Writing in the 18th century, the biographer Raffaello Soprani warns us that Francesco had been such a close follower of his father, that their work was often confused even by the most attentive observers (see R. Soprani, Vite de' pittori, scultori, ed architetti genovesi, ed. C.G. Ratti, Genoa, 1768, p. 315). Indeed, their shared pictorial language and compositional choices have often made it difficult to distinguish their oeuvre. Ann Percy (loc. cit.) attributed the present composition to Grechetto and proposed dating it to the artist's maturity, in the late 1650s. Mary Newcome, on the other hand, dates it to the early 1630s, before Grechetto's stay in Rome (op. cit., 1990, p. 249), while Timothy Standring equally considers it a work of Francesco's father, though from the 1640s, when the artist was keen on establishing himself in Genoa (op. cit., 2001).
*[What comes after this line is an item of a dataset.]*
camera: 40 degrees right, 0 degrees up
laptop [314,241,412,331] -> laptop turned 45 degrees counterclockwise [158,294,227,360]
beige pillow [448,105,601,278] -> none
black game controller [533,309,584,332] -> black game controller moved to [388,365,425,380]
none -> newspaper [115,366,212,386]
The bold positioning of the animals across the picture's foreground is a device widely used by Grechetto, as exemplified by his Christ chasing the money-lenders from the temple now in the Louvre, Paris (see S. Loire, Peintures italiennes du XVIIe siècle du musée du Louvre, Paris, 2006, pp. 86-7). Comparison with paintings such as Francesco's Noah's Offering in the Kress Foundation (see F. Rusk Shapley, Paintings from the Samuel H. Kress collection, London, 1973, p. 92, no. K1705), however, reveal the artist's unique sensibility in the handling of the brush, which favours a uniform impasto and meticulous touch, as visible in the present composition's treatment of each different surface texture.
We are grateful to Jonathan Bober for the attribution to Giovanni Francesco Castiglione on the basis of photographs.